今回は、本業も副業もデザイナーをしているという飯塚賢也さん(28歳・仮名)にお話を伺った。デザイナーとして企業に勤めている飯塚さんだが、最近副業として40代男性演奏家の専属デザイナーを始めたという。

副業でやっている主な仕事は、演奏会のパンフレットやポスターのデザイン制作。それだけ聞くと、もしかすると「本業の勉強にもなりそうだし、副業としてはちょうどいいバランスなのでは?」と感じる方もいるかもしれない。飯塚さんも最初はそう思って引き受けたそうだ。

しかし実際は、想像以上に大変だった、と飯塚さんは語っている。

「息抜きで楽しく作れるかな」と思って引き受けた

――副業を始められたきっかけは?

飯塚さん:最初は、バイオリニストをしている友人から依頼が来たところから始まったんです。彼は事務所に所属せずフリーで仕事を引き受けているので、チラシやプログラムやチケット、あるいはSNS告知用の画像デザインに至るまで、自分で作成しなくてはいけない。そこでデザイナーをやっている僕に、「有償でデザインをしてくれないか?」という依頼が来たんです。

そこから、彼が紹介してくれた演奏家の方の単独コンサートのチラシも作成することになったり。今では、クラシック演奏家専門のデザイナーみたいになってます。

基本的に音楽畑の方はデザインのことに関して何もわからないので、僕がデザインして入稿して指定配送手配するところまで請け負っている状態です。入稿までやっているのは、自分としてはサービスしている感覚ではありますね!

◆ **課題の指示**
インタビュー記事のうち、「今回は、本業も副業もデザイナ」を含む語句で始まり「てくれないか?」という依頼が来たんです。」で終わる部分を、一字一句違えずに書き写してください。 解答にあたっては、インタビュー記事の記述のみを根拠としてください。

◆ **抽出データ**
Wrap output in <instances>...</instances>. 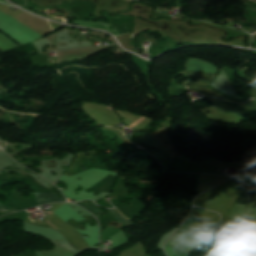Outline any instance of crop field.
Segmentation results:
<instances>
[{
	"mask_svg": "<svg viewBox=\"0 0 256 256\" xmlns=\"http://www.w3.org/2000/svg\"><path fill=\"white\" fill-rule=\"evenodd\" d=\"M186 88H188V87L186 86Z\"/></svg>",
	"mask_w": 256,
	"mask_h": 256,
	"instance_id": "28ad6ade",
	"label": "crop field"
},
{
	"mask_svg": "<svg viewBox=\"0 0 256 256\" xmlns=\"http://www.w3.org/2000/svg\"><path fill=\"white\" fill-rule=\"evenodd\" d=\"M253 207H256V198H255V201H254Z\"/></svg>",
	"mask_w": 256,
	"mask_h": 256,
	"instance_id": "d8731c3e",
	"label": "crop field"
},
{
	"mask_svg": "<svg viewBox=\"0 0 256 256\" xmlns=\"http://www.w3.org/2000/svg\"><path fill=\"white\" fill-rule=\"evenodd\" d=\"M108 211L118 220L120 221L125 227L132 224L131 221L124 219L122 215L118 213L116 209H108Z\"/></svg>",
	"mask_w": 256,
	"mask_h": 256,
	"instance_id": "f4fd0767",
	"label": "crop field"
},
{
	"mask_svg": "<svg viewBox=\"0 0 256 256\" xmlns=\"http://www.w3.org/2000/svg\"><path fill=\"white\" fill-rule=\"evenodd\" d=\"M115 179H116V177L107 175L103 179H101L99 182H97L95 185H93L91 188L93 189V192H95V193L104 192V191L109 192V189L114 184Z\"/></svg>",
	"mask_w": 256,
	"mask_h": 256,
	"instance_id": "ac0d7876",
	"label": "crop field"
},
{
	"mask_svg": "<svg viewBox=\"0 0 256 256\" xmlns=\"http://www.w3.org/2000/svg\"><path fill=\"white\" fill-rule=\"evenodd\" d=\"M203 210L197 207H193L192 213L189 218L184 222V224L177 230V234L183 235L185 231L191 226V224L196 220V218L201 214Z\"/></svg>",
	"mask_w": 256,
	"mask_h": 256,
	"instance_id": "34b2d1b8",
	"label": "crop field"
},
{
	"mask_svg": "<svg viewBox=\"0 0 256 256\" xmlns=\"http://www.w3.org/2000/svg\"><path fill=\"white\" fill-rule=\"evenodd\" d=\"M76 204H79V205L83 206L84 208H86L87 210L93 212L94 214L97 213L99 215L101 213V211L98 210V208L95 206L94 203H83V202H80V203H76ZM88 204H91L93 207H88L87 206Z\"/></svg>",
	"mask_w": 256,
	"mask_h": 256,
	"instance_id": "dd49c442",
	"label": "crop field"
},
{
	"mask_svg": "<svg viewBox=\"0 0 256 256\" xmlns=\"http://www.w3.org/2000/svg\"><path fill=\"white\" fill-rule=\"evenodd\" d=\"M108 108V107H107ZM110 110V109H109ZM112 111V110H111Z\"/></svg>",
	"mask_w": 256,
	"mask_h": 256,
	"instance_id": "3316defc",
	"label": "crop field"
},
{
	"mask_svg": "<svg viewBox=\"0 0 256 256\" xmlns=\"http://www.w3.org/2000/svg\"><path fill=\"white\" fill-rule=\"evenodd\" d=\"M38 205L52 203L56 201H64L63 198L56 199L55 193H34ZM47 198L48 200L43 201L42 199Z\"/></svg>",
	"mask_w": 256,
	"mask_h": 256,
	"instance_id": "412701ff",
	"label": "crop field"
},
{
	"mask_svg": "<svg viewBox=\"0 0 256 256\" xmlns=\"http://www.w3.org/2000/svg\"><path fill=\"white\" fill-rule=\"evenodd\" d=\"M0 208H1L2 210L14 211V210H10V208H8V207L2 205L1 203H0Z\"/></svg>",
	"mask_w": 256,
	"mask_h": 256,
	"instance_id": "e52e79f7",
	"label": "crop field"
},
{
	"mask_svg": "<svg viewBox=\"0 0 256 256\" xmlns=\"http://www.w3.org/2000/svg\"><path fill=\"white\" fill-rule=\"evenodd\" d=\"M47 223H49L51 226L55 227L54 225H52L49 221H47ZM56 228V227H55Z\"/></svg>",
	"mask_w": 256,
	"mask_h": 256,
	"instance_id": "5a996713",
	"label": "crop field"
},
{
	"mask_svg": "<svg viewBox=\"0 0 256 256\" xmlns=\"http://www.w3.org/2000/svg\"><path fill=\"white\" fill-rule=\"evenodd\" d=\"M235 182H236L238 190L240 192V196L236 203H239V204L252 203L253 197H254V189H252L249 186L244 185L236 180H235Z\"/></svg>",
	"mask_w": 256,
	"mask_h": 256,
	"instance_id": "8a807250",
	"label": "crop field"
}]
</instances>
==
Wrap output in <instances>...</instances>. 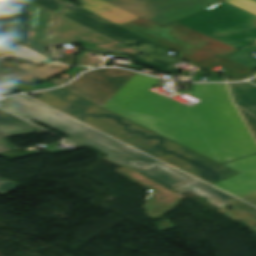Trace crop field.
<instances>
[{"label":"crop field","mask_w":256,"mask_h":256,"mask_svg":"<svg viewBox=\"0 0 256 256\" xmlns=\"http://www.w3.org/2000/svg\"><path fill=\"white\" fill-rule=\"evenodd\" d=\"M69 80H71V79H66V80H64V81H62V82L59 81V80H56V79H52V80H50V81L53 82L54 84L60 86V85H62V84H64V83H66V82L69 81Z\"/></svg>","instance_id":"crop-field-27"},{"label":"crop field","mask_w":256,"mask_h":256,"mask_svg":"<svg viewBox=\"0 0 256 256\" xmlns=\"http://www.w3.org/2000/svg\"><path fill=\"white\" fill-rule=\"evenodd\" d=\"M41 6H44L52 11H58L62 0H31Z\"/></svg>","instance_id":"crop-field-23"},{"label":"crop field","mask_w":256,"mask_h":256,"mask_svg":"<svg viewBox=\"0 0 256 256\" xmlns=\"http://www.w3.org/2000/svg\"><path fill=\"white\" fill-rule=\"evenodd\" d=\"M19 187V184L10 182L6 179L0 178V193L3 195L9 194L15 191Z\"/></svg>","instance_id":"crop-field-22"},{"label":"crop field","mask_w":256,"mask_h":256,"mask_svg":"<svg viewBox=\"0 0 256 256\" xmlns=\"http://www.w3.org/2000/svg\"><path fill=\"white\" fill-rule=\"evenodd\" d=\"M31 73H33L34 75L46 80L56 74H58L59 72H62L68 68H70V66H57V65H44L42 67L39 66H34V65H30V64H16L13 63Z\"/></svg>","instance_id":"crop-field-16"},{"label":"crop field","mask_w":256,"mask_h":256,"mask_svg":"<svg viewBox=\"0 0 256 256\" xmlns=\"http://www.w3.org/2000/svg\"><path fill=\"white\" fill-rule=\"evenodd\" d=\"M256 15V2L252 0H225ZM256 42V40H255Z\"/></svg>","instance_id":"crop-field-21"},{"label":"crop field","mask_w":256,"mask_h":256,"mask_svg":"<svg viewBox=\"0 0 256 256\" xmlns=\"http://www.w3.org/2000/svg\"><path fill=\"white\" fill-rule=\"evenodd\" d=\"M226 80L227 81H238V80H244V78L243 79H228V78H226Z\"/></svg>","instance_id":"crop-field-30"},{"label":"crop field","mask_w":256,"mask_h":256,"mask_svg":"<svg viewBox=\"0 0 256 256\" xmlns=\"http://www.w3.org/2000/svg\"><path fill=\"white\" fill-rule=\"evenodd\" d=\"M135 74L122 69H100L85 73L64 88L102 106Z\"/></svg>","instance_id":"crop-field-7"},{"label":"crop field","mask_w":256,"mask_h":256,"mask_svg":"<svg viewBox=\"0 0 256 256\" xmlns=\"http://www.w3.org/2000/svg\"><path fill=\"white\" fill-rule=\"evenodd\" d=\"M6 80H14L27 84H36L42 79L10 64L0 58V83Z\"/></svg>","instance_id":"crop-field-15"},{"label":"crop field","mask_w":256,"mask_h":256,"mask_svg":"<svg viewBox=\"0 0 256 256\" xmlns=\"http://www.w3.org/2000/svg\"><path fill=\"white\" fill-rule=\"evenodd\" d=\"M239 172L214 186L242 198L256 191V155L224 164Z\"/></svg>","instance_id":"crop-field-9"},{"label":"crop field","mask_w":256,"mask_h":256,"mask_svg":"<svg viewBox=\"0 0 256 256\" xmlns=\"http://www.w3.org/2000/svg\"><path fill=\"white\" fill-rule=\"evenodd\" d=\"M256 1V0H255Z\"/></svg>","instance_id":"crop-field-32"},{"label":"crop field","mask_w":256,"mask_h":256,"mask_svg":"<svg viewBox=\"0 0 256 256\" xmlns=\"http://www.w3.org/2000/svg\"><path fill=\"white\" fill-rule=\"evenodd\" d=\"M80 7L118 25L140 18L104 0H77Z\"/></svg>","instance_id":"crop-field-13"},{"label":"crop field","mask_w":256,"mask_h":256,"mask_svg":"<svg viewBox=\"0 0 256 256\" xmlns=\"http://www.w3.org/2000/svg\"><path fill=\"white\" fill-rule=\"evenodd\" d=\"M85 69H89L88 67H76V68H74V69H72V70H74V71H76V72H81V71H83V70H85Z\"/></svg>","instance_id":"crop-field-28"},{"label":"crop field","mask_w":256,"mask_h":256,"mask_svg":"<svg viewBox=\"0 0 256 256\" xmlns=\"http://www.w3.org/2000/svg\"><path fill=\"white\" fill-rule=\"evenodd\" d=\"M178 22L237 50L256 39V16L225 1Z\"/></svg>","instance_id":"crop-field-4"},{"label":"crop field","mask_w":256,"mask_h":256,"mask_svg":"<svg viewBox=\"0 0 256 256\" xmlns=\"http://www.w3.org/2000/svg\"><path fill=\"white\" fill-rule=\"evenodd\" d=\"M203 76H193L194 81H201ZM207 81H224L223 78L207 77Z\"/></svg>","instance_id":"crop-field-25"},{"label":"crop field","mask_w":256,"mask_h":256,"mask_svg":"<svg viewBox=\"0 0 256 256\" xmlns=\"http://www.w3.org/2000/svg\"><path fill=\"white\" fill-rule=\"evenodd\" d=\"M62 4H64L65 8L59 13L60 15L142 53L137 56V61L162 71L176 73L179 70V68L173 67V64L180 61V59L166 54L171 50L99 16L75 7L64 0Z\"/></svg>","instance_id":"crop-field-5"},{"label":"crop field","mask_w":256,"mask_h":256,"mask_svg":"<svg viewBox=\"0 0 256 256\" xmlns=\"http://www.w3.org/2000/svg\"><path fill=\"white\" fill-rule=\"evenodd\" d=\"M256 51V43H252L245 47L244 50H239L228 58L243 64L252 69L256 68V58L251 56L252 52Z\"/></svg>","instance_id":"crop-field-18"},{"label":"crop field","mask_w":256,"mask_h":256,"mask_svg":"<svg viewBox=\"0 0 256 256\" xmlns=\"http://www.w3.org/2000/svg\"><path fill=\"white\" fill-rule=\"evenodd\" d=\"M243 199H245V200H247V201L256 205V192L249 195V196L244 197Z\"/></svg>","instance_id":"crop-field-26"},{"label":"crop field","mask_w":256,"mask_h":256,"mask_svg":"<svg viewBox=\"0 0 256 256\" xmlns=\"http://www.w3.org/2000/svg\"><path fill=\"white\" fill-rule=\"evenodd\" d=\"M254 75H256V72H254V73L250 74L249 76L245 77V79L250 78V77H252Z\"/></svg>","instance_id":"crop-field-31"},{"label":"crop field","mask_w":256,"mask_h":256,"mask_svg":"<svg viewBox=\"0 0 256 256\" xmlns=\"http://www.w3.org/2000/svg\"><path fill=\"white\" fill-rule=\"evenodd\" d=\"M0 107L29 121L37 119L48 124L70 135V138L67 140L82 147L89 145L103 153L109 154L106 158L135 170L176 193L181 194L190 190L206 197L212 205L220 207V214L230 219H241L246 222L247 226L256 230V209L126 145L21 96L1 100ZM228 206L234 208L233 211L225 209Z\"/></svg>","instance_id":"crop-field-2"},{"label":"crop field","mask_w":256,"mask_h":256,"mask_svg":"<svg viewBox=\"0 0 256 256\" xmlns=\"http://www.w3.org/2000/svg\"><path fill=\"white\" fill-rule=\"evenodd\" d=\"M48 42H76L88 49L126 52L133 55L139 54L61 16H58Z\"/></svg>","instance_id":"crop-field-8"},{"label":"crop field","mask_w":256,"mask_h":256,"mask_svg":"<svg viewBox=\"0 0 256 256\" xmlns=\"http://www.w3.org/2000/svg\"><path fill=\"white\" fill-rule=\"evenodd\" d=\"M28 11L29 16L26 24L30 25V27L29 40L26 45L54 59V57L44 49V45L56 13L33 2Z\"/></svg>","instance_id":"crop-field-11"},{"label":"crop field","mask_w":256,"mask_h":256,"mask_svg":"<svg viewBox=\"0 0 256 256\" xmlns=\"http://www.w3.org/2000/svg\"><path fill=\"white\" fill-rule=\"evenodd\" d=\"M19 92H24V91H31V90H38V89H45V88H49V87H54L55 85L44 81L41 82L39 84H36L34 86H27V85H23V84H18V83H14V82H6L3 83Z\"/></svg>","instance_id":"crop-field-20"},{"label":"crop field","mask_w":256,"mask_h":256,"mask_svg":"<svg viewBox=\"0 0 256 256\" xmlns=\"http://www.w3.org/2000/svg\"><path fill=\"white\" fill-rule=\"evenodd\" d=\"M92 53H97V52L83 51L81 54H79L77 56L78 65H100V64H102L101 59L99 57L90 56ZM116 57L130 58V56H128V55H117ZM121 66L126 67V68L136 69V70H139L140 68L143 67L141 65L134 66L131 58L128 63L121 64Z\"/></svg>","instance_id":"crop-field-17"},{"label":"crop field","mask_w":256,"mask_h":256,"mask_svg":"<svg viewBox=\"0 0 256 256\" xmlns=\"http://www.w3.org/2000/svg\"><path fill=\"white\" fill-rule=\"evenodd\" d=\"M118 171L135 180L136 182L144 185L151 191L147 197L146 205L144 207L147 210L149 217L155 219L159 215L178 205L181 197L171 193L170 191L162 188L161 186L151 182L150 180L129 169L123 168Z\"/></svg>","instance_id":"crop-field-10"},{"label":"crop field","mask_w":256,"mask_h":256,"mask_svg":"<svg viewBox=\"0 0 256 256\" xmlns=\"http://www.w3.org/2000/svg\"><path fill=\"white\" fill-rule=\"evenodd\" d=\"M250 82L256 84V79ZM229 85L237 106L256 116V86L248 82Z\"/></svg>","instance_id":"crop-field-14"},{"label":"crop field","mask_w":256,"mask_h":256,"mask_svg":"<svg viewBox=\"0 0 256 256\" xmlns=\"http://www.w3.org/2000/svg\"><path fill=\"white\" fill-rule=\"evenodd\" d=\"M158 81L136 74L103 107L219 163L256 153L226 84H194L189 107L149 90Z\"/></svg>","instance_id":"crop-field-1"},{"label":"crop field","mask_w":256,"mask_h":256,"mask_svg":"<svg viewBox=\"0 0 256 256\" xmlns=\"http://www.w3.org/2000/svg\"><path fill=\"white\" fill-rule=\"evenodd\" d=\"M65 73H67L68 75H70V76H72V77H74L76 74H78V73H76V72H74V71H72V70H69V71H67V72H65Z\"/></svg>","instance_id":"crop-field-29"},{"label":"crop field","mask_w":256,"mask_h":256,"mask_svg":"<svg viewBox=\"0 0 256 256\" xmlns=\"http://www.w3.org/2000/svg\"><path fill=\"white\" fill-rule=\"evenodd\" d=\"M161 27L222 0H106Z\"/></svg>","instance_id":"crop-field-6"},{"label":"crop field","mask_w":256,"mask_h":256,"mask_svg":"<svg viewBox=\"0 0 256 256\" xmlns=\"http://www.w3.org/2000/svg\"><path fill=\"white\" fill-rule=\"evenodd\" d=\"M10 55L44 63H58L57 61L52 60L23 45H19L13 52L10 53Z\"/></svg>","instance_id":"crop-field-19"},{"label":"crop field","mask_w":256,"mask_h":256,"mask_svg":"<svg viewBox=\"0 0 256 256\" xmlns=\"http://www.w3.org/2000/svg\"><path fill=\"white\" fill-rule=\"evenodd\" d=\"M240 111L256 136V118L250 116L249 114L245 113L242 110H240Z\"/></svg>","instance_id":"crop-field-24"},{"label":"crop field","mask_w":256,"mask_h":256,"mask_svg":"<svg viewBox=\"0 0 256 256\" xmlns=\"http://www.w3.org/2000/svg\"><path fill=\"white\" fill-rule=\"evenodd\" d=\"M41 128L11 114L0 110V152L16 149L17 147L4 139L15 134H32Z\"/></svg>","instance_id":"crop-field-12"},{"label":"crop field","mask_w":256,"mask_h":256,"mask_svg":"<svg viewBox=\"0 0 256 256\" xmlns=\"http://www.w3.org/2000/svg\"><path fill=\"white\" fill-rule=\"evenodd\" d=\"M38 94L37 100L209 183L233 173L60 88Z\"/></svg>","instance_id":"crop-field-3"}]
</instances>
==
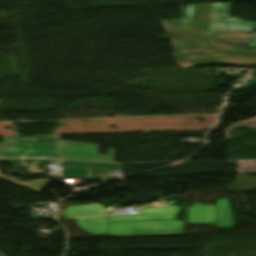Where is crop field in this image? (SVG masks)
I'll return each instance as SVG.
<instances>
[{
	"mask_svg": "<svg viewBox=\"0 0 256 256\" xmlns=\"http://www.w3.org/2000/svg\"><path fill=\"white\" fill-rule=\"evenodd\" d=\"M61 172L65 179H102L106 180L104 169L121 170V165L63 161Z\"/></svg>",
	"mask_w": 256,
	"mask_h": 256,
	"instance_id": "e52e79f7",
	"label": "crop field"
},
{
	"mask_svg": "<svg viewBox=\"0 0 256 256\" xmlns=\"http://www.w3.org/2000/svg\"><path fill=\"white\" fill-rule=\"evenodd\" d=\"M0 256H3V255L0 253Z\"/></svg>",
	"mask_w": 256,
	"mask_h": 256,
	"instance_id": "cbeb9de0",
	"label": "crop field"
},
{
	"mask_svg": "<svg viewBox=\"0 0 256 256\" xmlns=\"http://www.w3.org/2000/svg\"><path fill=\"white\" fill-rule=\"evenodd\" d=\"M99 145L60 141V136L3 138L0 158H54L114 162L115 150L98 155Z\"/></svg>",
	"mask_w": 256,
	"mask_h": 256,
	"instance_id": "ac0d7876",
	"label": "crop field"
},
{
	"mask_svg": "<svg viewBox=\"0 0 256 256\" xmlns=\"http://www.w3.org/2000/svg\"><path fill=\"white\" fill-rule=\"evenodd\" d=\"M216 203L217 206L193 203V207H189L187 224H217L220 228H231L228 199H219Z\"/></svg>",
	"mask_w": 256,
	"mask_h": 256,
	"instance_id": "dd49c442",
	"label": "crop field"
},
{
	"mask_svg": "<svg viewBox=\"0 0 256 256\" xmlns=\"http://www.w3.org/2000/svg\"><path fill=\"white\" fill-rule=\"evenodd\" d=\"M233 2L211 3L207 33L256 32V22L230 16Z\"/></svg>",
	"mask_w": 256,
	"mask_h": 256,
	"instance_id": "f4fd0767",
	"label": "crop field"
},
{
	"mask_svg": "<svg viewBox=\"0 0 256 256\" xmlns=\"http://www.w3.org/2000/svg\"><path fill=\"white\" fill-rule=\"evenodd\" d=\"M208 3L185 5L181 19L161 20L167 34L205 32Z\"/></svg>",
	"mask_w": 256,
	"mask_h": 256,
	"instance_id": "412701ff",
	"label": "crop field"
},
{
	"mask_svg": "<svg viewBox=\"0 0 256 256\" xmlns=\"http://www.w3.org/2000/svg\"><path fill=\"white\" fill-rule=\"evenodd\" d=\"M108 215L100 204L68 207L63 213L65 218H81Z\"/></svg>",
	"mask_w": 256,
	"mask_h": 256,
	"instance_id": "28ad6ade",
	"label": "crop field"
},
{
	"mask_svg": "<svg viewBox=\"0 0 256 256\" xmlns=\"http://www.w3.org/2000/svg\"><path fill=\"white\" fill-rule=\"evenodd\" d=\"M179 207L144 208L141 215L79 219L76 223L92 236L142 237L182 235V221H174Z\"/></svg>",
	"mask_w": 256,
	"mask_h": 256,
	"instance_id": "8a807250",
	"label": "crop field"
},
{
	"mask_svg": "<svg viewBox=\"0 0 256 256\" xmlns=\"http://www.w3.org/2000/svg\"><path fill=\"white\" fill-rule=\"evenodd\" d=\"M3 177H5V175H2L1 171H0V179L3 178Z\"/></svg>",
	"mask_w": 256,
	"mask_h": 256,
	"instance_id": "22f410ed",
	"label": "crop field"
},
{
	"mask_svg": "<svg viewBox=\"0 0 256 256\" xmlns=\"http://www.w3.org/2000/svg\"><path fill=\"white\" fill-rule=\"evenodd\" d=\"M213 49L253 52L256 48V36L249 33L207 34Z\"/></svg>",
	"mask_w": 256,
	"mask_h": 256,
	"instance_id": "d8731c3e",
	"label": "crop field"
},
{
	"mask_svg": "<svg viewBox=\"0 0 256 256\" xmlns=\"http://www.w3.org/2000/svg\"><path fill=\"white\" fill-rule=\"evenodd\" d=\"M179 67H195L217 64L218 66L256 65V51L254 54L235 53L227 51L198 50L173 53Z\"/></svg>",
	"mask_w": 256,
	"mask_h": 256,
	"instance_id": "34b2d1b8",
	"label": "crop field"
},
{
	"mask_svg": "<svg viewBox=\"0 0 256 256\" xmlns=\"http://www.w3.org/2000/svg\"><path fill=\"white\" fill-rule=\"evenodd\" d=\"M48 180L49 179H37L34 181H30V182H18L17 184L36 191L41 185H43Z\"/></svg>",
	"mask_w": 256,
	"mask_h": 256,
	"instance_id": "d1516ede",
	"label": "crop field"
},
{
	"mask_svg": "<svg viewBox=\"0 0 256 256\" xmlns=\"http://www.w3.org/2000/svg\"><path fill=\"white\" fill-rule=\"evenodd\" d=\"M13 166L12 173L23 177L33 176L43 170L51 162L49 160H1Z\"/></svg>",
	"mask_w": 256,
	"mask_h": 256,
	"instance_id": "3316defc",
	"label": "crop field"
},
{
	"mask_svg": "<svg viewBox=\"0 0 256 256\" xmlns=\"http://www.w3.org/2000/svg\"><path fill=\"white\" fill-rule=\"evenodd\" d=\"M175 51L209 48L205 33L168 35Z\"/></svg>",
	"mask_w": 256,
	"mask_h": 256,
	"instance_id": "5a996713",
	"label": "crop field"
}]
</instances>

◆ **正答**
今回は、本業も副業もデザイナーをしているという飯塚賢也さん(28歳・仮名)にお話を伺った。デザイナーとして企業に勤めている飯塚さんだが、最近副業として40代男性演奏家の専属デザイナーを始めたという。

副業でやっている主な仕事は、演奏会のパンフレットやポスターのデザイン制作。それだけ聞くと、もしかすると「本業の勉強にもなりそうだし、副業としてはちょうどいいバランスなのでは?」と感じる方もいるかもしれない。飯塚さんも最初はそう思って引き受けたそうだ。

しかし実際は、想像以上に大変だった、と飯塚さんは語っている。

「息抜きで楽しく作れるかな」と思って引き受けた

――副業を始められたきっかけは?

飯塚さん:最初は、バイオリニストをしている友人から依頼が来たところから始まったんです。彼は事務所に所属せずフリーで仕事を引き受けているので、チラシやプログラムやチケット、あるいはSNS告知用の画像デザインに至るまで、自分で作成しなくてはいけない。そこでデザイナーをやっている僕に、「有償でデザインをしてくれないか?」という依頼が来たんです。